[Dataset excerpts]
◇ ◇ ◇

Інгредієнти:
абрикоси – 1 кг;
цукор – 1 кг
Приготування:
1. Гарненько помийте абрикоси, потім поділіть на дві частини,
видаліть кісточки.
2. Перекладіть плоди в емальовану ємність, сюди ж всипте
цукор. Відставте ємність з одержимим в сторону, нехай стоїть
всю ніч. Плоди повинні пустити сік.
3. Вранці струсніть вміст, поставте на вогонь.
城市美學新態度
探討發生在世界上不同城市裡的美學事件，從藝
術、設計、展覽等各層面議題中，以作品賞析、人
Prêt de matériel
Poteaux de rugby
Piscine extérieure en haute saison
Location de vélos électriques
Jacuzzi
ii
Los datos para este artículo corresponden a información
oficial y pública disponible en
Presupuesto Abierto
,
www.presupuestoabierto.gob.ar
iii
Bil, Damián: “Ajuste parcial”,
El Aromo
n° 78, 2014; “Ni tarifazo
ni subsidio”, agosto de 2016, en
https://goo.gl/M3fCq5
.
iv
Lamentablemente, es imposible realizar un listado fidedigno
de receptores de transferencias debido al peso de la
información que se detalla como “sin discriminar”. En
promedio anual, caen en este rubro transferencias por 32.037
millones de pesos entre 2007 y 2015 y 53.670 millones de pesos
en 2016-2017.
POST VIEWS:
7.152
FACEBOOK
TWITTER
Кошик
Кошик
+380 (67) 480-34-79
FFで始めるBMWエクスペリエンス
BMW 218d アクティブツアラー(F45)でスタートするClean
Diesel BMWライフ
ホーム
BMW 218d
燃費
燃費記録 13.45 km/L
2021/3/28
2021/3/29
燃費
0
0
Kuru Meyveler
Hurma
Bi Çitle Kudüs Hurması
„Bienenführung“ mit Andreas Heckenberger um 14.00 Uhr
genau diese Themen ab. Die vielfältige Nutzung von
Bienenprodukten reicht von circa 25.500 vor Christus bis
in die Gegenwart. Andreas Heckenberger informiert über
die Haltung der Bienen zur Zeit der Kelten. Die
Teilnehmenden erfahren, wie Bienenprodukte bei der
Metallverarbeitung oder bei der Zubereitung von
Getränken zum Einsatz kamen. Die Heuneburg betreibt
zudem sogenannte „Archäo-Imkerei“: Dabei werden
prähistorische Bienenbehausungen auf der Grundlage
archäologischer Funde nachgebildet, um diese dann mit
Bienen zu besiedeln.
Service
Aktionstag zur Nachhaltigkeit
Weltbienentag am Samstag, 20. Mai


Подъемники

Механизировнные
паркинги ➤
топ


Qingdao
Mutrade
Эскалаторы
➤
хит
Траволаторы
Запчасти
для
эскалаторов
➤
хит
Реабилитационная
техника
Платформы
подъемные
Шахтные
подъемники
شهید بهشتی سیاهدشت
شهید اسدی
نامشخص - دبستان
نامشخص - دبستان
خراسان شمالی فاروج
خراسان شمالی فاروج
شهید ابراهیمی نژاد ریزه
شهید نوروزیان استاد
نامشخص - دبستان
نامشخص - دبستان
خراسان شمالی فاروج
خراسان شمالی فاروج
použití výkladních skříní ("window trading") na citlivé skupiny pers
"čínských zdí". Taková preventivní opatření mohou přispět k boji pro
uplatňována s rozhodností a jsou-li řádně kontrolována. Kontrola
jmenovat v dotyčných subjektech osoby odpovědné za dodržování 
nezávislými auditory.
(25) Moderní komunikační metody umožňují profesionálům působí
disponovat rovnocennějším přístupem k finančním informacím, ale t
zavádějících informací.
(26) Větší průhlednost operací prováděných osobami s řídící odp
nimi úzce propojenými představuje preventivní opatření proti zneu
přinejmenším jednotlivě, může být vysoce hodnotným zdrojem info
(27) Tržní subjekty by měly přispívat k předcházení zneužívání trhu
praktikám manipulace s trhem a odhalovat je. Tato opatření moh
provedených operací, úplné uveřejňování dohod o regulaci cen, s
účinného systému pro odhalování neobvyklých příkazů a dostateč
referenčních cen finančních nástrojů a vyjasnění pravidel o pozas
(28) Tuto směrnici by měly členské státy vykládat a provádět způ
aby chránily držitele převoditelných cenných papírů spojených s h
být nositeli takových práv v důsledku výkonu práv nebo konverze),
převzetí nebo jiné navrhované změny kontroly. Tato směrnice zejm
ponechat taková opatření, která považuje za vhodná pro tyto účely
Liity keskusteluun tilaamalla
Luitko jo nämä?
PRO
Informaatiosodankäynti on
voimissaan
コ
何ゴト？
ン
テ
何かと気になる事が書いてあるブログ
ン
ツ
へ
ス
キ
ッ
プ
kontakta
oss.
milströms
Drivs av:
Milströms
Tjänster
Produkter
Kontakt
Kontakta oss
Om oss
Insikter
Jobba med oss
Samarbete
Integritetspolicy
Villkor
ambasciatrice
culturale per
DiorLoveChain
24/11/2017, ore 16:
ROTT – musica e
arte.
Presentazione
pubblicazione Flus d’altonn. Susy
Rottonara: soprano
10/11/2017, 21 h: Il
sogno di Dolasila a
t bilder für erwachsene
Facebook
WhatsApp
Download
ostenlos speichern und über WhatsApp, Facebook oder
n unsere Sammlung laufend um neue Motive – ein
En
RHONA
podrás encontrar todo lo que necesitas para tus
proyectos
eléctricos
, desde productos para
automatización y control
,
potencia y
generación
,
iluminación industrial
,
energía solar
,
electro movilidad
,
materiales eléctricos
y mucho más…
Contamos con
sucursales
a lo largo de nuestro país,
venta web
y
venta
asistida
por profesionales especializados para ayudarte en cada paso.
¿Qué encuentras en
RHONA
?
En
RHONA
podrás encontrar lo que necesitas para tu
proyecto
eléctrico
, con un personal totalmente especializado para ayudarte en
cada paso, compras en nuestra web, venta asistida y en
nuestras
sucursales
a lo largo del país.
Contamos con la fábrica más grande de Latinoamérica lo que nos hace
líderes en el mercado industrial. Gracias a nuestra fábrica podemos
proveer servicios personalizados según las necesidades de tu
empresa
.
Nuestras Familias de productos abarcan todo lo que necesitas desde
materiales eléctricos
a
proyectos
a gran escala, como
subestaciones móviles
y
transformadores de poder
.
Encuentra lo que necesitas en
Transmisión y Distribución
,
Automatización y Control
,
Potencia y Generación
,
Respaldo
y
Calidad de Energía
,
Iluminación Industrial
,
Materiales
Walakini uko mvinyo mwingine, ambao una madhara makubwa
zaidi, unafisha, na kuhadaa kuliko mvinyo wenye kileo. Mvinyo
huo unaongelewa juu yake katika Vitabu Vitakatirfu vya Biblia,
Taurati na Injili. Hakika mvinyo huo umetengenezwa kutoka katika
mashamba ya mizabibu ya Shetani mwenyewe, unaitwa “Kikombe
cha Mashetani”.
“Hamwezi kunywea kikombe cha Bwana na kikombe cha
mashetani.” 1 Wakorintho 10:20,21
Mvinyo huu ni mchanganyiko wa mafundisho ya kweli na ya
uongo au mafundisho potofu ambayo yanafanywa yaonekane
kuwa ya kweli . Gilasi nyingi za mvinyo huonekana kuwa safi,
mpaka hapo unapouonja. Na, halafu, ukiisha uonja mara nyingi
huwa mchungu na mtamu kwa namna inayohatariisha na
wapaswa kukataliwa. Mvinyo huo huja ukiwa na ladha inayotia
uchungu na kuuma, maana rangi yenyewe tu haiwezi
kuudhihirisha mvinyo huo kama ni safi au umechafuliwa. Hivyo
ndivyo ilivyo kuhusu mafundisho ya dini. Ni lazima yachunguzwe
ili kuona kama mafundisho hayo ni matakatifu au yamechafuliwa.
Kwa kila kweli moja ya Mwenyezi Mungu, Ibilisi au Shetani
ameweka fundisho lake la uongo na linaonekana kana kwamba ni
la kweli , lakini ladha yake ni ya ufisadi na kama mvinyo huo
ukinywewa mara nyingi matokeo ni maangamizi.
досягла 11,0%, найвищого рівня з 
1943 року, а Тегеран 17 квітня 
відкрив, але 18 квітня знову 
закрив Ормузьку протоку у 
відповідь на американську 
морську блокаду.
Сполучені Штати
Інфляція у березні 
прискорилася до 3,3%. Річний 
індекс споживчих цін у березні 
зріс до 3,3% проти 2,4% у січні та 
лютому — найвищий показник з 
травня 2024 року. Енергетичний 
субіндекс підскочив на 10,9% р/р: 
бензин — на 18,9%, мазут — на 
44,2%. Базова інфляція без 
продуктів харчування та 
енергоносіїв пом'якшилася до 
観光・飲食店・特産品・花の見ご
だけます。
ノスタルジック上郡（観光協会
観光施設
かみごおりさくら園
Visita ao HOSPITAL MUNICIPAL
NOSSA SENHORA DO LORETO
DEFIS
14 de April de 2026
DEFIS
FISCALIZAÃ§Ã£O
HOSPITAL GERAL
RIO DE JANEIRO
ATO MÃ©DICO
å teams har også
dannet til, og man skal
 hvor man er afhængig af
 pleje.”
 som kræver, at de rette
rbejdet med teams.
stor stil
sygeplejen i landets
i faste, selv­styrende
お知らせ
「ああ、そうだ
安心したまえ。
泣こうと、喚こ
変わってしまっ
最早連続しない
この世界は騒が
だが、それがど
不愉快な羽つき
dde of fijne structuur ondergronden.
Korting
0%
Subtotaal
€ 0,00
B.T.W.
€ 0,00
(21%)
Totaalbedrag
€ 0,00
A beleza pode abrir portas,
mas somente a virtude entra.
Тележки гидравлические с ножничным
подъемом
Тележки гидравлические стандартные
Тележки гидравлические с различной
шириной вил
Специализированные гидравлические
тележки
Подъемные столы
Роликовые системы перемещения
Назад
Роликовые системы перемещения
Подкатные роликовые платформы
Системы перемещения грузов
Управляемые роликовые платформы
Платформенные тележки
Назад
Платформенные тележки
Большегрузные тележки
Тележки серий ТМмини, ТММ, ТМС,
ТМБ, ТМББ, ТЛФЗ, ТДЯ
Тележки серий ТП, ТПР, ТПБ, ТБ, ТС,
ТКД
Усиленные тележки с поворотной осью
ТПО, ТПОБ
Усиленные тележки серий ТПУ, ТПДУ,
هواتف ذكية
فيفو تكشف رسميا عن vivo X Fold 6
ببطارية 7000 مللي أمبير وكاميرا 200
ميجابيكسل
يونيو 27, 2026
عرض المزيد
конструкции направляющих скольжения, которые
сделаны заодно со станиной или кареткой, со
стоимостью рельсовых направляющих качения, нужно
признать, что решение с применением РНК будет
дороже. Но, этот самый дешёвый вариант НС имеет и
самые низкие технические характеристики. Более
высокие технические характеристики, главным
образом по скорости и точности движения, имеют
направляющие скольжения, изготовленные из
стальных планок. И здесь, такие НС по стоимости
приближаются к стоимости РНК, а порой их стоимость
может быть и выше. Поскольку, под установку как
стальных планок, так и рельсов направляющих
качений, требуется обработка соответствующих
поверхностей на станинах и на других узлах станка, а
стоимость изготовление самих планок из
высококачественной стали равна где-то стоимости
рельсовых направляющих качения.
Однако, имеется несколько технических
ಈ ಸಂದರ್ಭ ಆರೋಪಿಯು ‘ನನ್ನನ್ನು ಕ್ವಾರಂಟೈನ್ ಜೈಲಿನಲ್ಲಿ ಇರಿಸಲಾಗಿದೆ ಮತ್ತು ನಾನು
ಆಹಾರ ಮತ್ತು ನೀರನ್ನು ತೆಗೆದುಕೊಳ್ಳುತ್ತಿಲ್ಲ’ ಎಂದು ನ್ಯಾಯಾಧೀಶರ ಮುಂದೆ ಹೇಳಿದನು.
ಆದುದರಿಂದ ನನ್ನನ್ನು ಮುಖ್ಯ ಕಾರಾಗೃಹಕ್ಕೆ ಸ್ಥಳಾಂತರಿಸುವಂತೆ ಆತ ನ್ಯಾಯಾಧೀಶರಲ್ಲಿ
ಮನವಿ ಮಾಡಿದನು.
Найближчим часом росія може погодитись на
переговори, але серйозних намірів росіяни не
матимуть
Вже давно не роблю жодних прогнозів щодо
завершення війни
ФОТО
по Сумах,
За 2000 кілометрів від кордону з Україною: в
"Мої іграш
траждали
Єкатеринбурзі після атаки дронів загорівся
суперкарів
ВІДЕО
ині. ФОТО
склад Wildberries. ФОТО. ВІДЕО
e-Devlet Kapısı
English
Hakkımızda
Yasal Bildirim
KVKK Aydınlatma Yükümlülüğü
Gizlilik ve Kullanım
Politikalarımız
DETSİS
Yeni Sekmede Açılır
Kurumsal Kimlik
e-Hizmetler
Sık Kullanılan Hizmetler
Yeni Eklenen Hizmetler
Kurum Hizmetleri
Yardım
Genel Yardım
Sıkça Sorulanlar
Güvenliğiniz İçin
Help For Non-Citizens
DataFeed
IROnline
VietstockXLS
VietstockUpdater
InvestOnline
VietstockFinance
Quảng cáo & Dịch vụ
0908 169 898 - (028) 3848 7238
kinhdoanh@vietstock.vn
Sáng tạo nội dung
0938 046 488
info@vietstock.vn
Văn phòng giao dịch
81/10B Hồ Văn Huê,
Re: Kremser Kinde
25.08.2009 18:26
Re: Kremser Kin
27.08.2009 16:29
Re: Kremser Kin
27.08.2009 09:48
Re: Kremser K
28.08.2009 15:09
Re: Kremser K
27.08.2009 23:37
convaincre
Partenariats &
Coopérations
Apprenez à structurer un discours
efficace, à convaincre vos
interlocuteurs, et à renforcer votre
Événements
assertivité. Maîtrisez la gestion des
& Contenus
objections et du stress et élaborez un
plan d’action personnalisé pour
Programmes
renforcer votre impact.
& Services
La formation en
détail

◇ ◇ ◇

**Work item**
Set down the lines above as they stand, starting with the first line and ending with the line that contains "Getränken zum Einsatz".

**Output for this task**
Інгредієнти:
абрикоси – 1 кг;
цукор – 1 кг
Приготування:
1. Гарненько помийте абрикоси, потім поділіть на дві частини,
видаліть кісточки.
2. Перекладіть плоди в емальовану ємність, сюди ж всипте
цукор. Відставте ємність з одержимим в сторону, нехай стоїть
всю ніч. Плоди повинні пустити сік.
3. Вранці струсніть вміст, поставте на вогонь.
城市美學新態度
探討發生在世界上不同城市裡的美學事件，從藝
術、設計、展覽等各層面議題中，以作品賞析、人
Prêt de matériel
Poteaux de rugby
Piscine extérieure en haute saison
Location de vélos électriques
Jacuzzi
ii
Los datos para este artículo corresponden a información
oficial y pública disponible en
Presupuesto Abierto
,
www.presupuestoabierto.gob.ar
iii
Bil, Damián: “Ajuste parcial”,
El Aromo
n° 78, 2014; “Ni tarifazo
ni subsidio”, agosto de 2016, en
https://goo.gl/M3fCq5
.
iv
Lamentablemente, es imposible realizar un listado fidedigno
de receptores de transferencias debido al peso de la
información que se detalla como “sin discriminar”. En
promedio anual, caen en este rubro transferencias por 32.037
millones de pesos entre 2007 y 2015 y 53.670 millones de pesos
en 2016-2017.
POST VIEWS:
7.152
FACEBOOK
TWITTER
Кошик
Кошик
+380 (67) 480-34-79
FFで始めるBMWエクスペリエンス
BMW 218d アクティブツアラー(F45)でスタートするClean
Diesel BMWライフ
ホーム
BMW 218d
燃費
燃費記録 13.45 km/L
2021/3/28
2021/3/29
燃費
0
0
Kuru Meyveler
Hurma
Bi Çitle Kudüs Hurması
„Bienenführung“ mit Andreas Heckenberger um 14.00 Uhr
genau diese Themen ab. Die vielfältige Nutzung von
Bienenprodukten reicht von circa 25.500 vor Christus bis
in die Gegenwart. Andreas Heckenberger informiert über
die Haltung der Bienen zur Zeit der Kelten. Die
Teilnehmenden erfahren, wie Bienenprodukte bei der
Metallverarbeitung oder bei der Zubereitung von
Getränken zum Einsatz kamen. Die Heuneburg betreibt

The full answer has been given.